→ **Directions**
Write out all the data verbatim. Skip images.

→ **Saved data entries**
==================================================
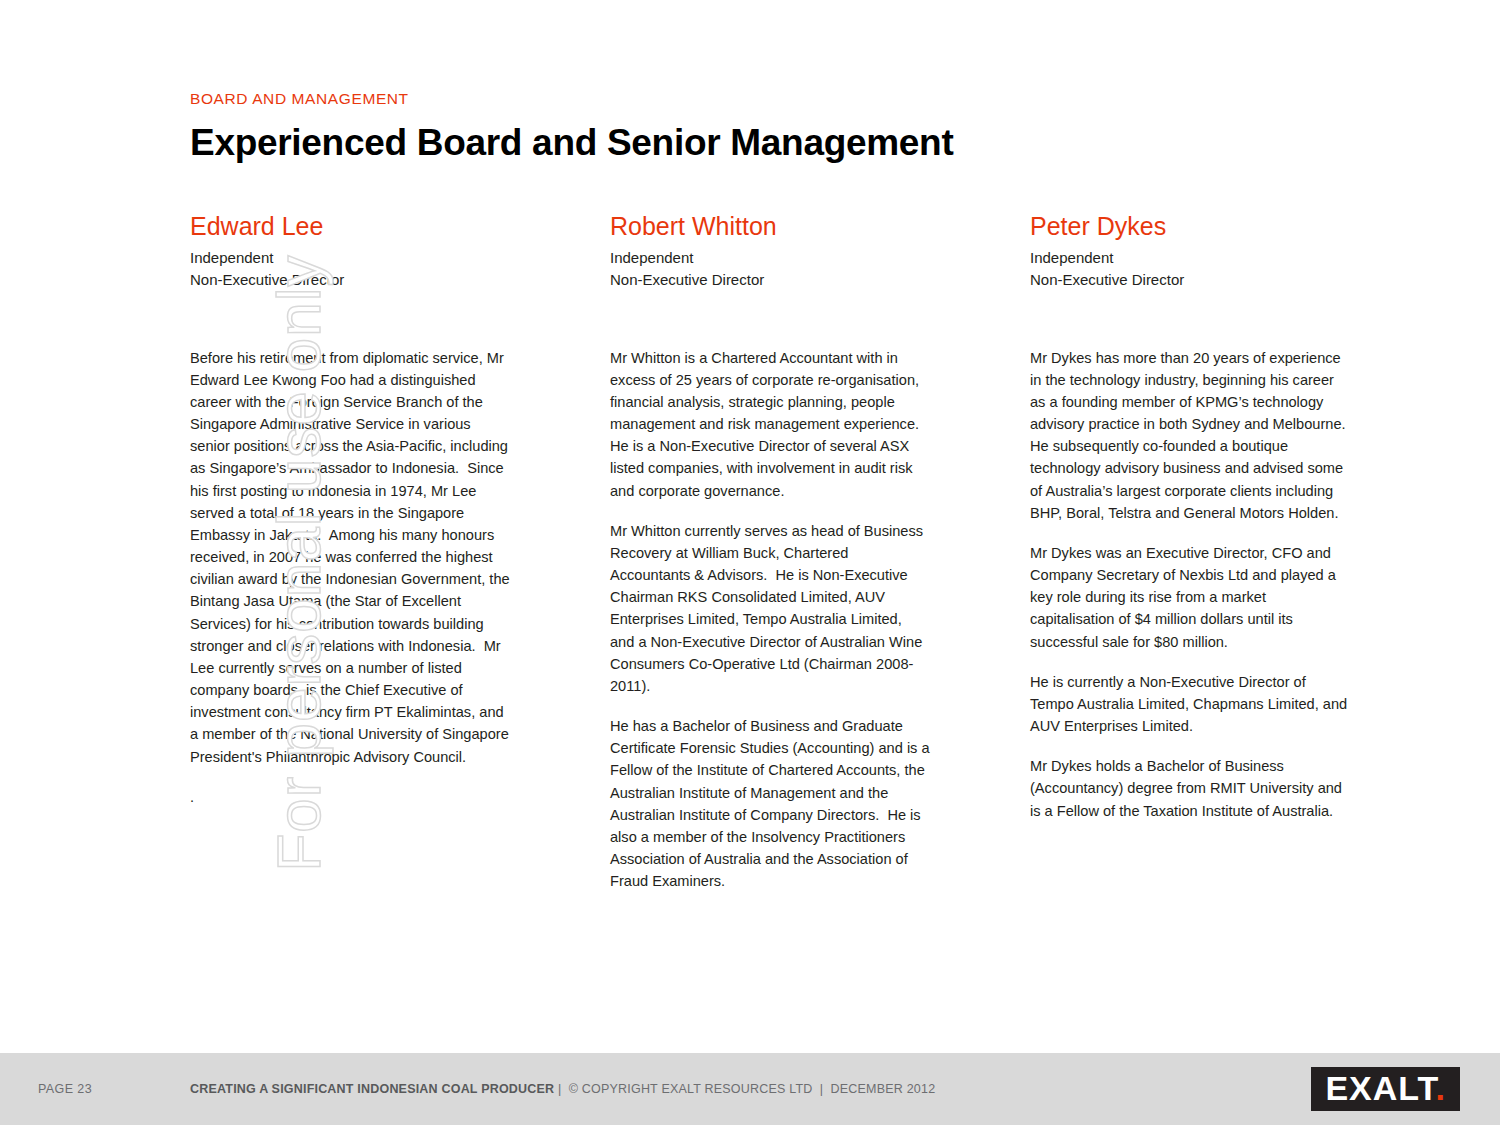For personal use only
BOARD AND MANAGEMENT
Experienced Board and Senior Management
Edward Lee
Independent
Non-Executive Director
Before his retirement from diplomatic service, Mr Edward Lee Kwong Foo had a distinguished career with the Foreign Service Branch of the Singapore Administrative Service in various senior positions across the Asia-Pacific, including as Singapore’s Ambassador to Indonesia. Since his first posting to Indonesia in 1974, Mr Lee served a total of 18 years in the Singapore Embassy in Jakarta. Among his many honours received, in 2007 he was conferred the highest civilian award by the Indonesian Government, the Bintang Jasa Utama (the Star of Excellent Services) for his contribution towards building stronger and closer relations with Indonesia. Mr Lee currently serves on a number of listed company boards, is the Chief Executive of investment consultancy firm PT Ekalimintas, and a member of the National University of Singapore President's Philanthropic Advisory Council.
.
Robert Whitton
Independent
Non-Executive Director
Mr Whitton is a Chartered Accountant with in excess of 25 years of corporate re-organisation, financial analysis, strategic planning, people management and risk management experience. He is a Non-Executive Director of several ASX listed companies, with involvement in audit risk and corporate governance.
Mr Whitton currently serves as head of Business Recovery at William Buck, Chartered Accountants & Advisors. He is Non-Executive Chairman RKS Consolidated Limited, AUV Enterprises Limited, Tempo Australia Limited, and a Non-Executive Director of Australian Wine Consumers Co-Operative Ltd (Chairman 2008-2011).
He has a Bachelor of Business and Graduate Certificate Forensic Studies (Accounting) and is a Fellow of the Institute of Chartered Accounts, the Australian Institute of Management and the Australian Institute of Company Directors. He is also a member of the Insolvency Practitioners Association of Australia and the Association of Fraud Examiners.
Peter Dykes
Independent
Non-Executive Director
Mr Dykes has more than 20 years of experience in the technology industry, beginning his career as a founding member of KPMG’s technology advisory practice in both Sydney and Melbourne. He subsequently co-founded a boutique technology advisory business and advised some of Australia’s largest corporate clients including BHP, Boral, Telstra and General Motors Holden.
Mr Dykes was an Executive Director, CFO and Company Secretary of Nexbis Ltd and played a key role during its rise from a market capitalisation of $4 million dollars until its successful sale for $80 million.
He is currently a Non-Executive Director of Tempo Australia Limited, Chapmans Limited, and AUV Enterprises Limited.
Mr Dykes holds a Bachelor of Business (Accountancy) degree from RMIT University and is a Fellow of the Taxation Institute of Australia.
PAGE 23
CREATING A SIGNIFICANT INDONESIAN COAL PRODUCER | © COPYRIGHT EXALT RESOURCES LTD | DECEMBER 2012
EXALT.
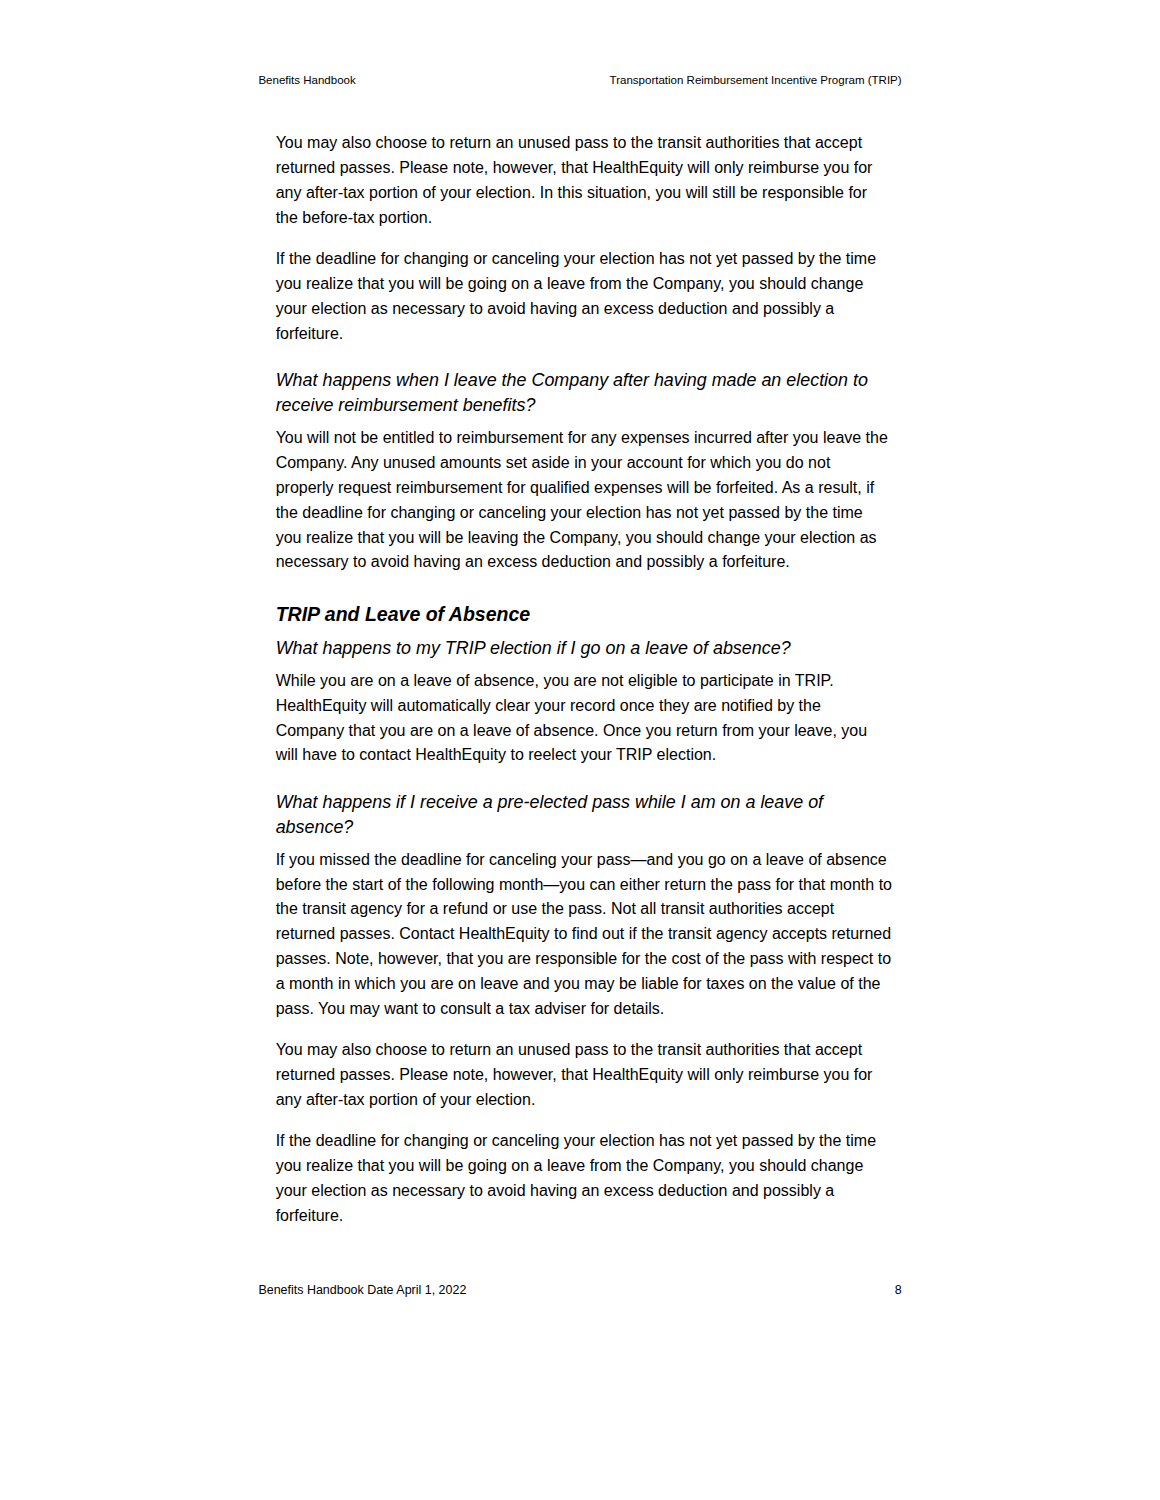Benefits Handbook
Transportation Reimbursement Incentive Program (TRIP)
You may also choose to return an unused pass to the transit authorities that accept returned passes. Please note, however, that HealthEquity will only reimburse you for any after-tax portion of your election. In this situation, you will still be responsible for the before-tax portion.
If the deadline for changing or canceling your election has not yet passed by the time you realize that you will be going on a leave from the Company, you should change your election as necessary to avoid having an excess deduction and possibly a forfeiture.
What happens when I leave the Company after having made an election to receive reimbursement benefits?
You will not be entitled to reimbursement for any expenses incurred after you leave the Company. Any unused amounts set aside in your account for which you do not properly request reimbursement for qualified expenses will be forfeited. As a result, if the deadline for changing or canceling your election has not yet passed by the time you realize that you will be leaving the Company, you should change your election as necessary to avoid having an excess deduction and possibly a forfeiture.
TRIP and Leave of Absence
What happens to my TRIP election if I go on a leave of absence?
While you are on a leave of absence, you are not eligible to participate in TRIP. HealthEquity will automatically clear your record once they are notified by the Company that you are on a leave of absence. Once you return from your leave, you will have to contact HealthEquity to reelect your TRIP election.
What happens if I receive a pre-elected pass while I am on a leave of absence?
If you missed the deadline for canceling your pass—and you go on a leave of absence before the start of the following month—you can either return the pass for that month to the transit agency for a refund or use the pass. Not all transit authorities accept returned passes. Contact HealthEquity to find out if the transit agency accepts returned passes. Note, however, that you are responsible for the cost of the pass with respect to a month in which you are on leave and you may be liable for taxes on the value of the pass. You may want to consult a tax adviser for details.
You may also choose to return an unused pass to the transit authorities that accept returned passes. Please note, however, that HealthEquity will only reimburse you for any after-tax portion of your election.
If the deadline for changing or canceling your election has not yet passed by the time you realize that you will be going on a leave from the Company, you should change your election as necessary to avoid having an excess deduction and possibly a forfeiture.
Benefits Handbook Date April 1, 2022
8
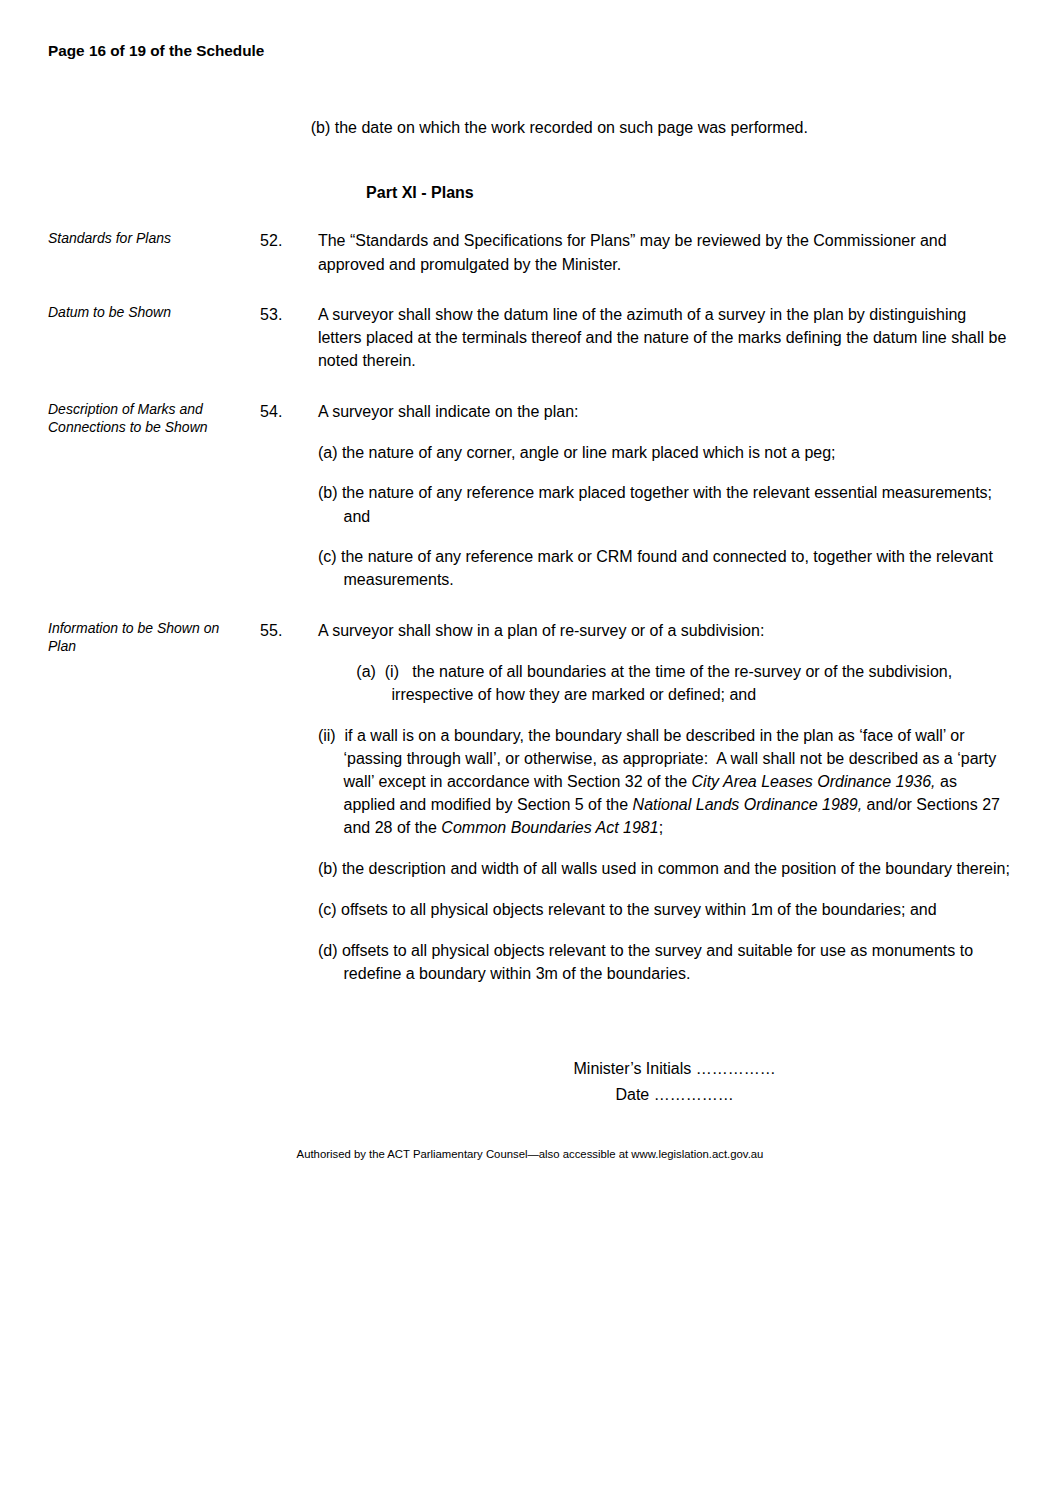Page 16 of 19 of the Schedule
(b) the date on which the work recorded on such page was performed.
Part XI - Plans
Standards for Plans
52.
The “Standards and Specifications for Plans” may be reviewed by the Commissioner and approved and promulgated by the Minister.
Datum to be Shown
53.
A surveyor shall show the datum line of the azimuth of a survey in the plan by distinguishing letters placed at the terminals thereof and the nature of the marks defining the datum line shall be noted therein.
Description of Marks and Connections to be Shown
54.
A surveyor shall indicate on the plan:
(a) the nature of any corner, angle or line mark placed which is not a peg;
(b) the nature of any reference mark placed together with the relevant essential measurements; and
(c) the nature of any reference mark or CRM found and connected to, together with the relevant measurements.
Information to be Shown on Plan
55.
A surveyor shall show in a plan of re-survey or of a subdivision:
(a) (i) the nature of all boundaries at the time of the re-survey or of the subdivision, irrespective of how they are marked or defined; and
(ii) if a wall is on a boundary, the boundary shall be described in the plan as ‘face of wall’ or ‘passing through wall’, or otherwise, as appropriate: A wall shall not be described as a ‘party wall’ except in accordance with Section 32 of the City Area Leases Ordinance 1936, as applied and modified by Section 5 of the National Lands Ordinance 1989, and/or Sections 27 and 28 of the Common Boundaries Act 1981;
(b) the description and width of all walls used in common and the position of the boundary therein;
(c) offsets to all physical objects relevant to the survey within 1m of the boundaries; and
(d) offsets to all physical objects relevant to the survey and suitable for use as monuments to redefine a boundary within 3m of the boundaries.
Minister’s Initials ……………
Date ……………
Authorised by the ACT Parliamentary Counsel—also accessible at www.legislation.act.gov.au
==================================================
→ **Response area**
For personal use only
BOARD AND MANAGEMENT
Experienced Board and Senior Management
Edward Lee
Independent
Non-Executive Director
Before his retirement from diplomatic service, Mr Edward Lee Kwong Foo had a distinguished career with the Foreign Service Branch of the Singapore Administrative Service in various senior positions across the Asia-Pacific, including as Singapore’s Ambassador to Indonesia. Since his first posting to Indonesia in 1974, Mr Lee served a total of 18 years in the Singapore Embassy in Jakarta. Among his many honours received, in 2007 he was conferred the highest civilian award by the Indonesian Government, the Bintang Jasa Utama (the Star of Excellent Services) for his contribution towards building stronger and closer relations with Indonesia. Mr Lee currently serves on a number of listed company boards, is the Chief Executive of investment consultancy firm PT Ekalimintas, and a member of the National University of Singapore President's Philanthropic Advisory Council.
.
Robert Whitton
Independent
Non-Executive Director
Mr Whitton is a Chartered Accountant with in excess of 25 years of corporate re-organisation, financial analysis, strategic planning, people management and risk management experience. He is a Non-Executive Director of several ASX listed companies, with involvement in audit risk and corporate governance.
Mr Whitton currently serves as head of Business Recovery at William Buck, Chartered Accountants & Advisors. He is Non-Executive Chairman RKS Consolidated Limited, AUV Enterprises Limited, Tempo Australia Limited, and a Non-Executive Director of Australian Wine Consumers Co-Operative Ltd (Chairman 2008-2011).
He has a Bachelor of Business and Graduate Certificate Forensic Studies (Accounting) and is a Fellow of the Institute of Chartered Accounts, the Australian Institute of Management and the Australian Institute of Company Directors. He is also a member of the Insolvency Practitioners Association of Australia and the Association of Fraud Examiners.
Peter Dykes
Independent
Non-Executive Director
Mr Dykes has more than 20 years of experience in the technology industry, beginning his career as a founding member of KPMG’s technology advisory practice in both Sydney and Melbourne. He subsequently co-founded a boutique technology advisory business and advised some of Australia’s largest corporate clients including BHP, Boral, Telstra and General Motors Holden.
Mr Dykes was an Executive Director, CFO and Company Secretary of Nexbis Ltd and played a key role during its rise from a market capitalisation of $4 million dollars until its successful sale for $80 million.
He is currently a Non-Executive Director of Tempo Australia Limited, Chapmans Limited, and AUV Enterprises Limited.
Mr Dykes holds a Bachelor of Business (Accountancy) degree from RMIT University and is a Fellow of the Taxation Institute of Australia.
PAGE 23
CREATING A SIGNIFICANT INDONESIAN COAL PRODUCER | © COPYRIGHT EXALT RESOURCES LTD | DECEMBER 2012
EXALT.
Benefits Handbook
Transportation Reimbursement Incentive Program (TRIP)
You may also choose to return an unused pass to the transit authorities that accept returned passes. Please note, however, that HealthEquity will only reimburse you for any after-tax portion of your election. In this situation, you will still be responsible for the before-tax portion.
If the deadline for changing or canceling your election has not yet passed by the time you realize that you will be going on a leave from the Company, you should change your election as necessary to avoid having an excess deduction and possibly a forfeiture.
What happens when I leave the Company after having made an election to receive reimbursement benefits?
You will not be entitled to reimbursement for any expenses incurred after you leave the Company. Any unused amounts set aside in your account for which you do not properly request reimbursement for qualified expenses will be forfeited. As a result, if the deadline for changing or canceling your election has not yet passed by the time you realize that you will be leaving the Company, you should change your election as necessary to avoid having an excess deduction and possibly a forfeiture.
TRIP and Leave of Absence
What happens to my TRIP election if I go on a leave of absence?
While you are on a leave of absence, you are not eligible to participate in TRIP. HealthEquity will automatically clear your record once they are notified by the Company that you are on a leave of absence. Once you return from your leave, you will have to contact HealthEquity to reelect your TRIP election.
What happens if I receive a pre-elected pass while I am on a leave of absence?
If you missed the deadline for canceling your pass—and you go on a leave of absence before the start of the following month—you can either return the pass for that month to the transit agency for a refund or use the pass. Not all transit authorities accept returned passes. Contact HealthEquity to find out if the transit agency accepts returned passes. Note, however, that you are responsible for the cost of the pass with respect to a month in which you are on leave and you may be liable for taxes on the value of the pass. You may want to consult a tax adviser for details.
You may also choose to return an unused pass to the transit authorities that accept returned passes. Please note, however, that HealthEquity will only reimburse you for any after-tax portion of your election.
If the deadline for changing or canceling your election has not yet passed by the time you realize that you will be going on a leave from the Company, you should change your election as necessary to avoid having an excess deduction and possibly a forfeiture.
Benefits Handbook Date April 1, 2022
8
Page 16 of 19 of the Schedule
(b) the date on which the work recorded on such page was performed.
Part XI - Plans
Standards for Plans
52.
The “Standards and Specifications for Plans” may be reviewed by the Commissioner and approved and promulgated by the Minister.
Datum to be Shown
53.
A surveyor shall show the datum line of the azimuth of a survey in the plan by distinguishing letters placed at the terminals thereof and the nature of the marks defining the datum line shall be noted therein.
Description of Marks and Connections to be Shown
54.
A surveyor shall indicate on the plan:
(a) the nature of any corner, angle or line mark placed which is not a peg;
(b) the nature of any reference mark placed together with the relevant essential measurements; and
(c) the nature of any reference mark or CRM found and connected to, together with the relevant measurements.
Information to be Shown on Plan
55.
A surveyor shall show in a plan of re-survey or of a subdivision:
(a) (i) the nature of all boundaries at the time of the re-survey or of the subdivision, irrespective of how they are marked or defined; and
(ii) if a wall is on a boundary, the boundary shall be described in the plan as ‘face of wall’ or ‘passing through wall’, or otherwise, as appropriate: A wall shall not be described as a ‘party wall’ except in accordance with Section 32 of the City Area Leases Ordinance 1936, as applied and modified by Section 5 of the National Lands Ordinance 1989, and/or Sections 27 and 28 of the Common Boundaries Act 1981;
(b) the description and width of all walls used in common and the position of the boundary therein;
(c) offsets to all physical objects relevant to the survey within 1m of the boundaries; and
(d) offsets to all physical objects relevant to the survey and suitable for use as monuments to redefine a boundary within 3m of the boundaries.
Minister’s Initials ……………
Date ……………
Authorised by the ACT Parliamentary Counsel—also accessible at www.legislation.act.gov.au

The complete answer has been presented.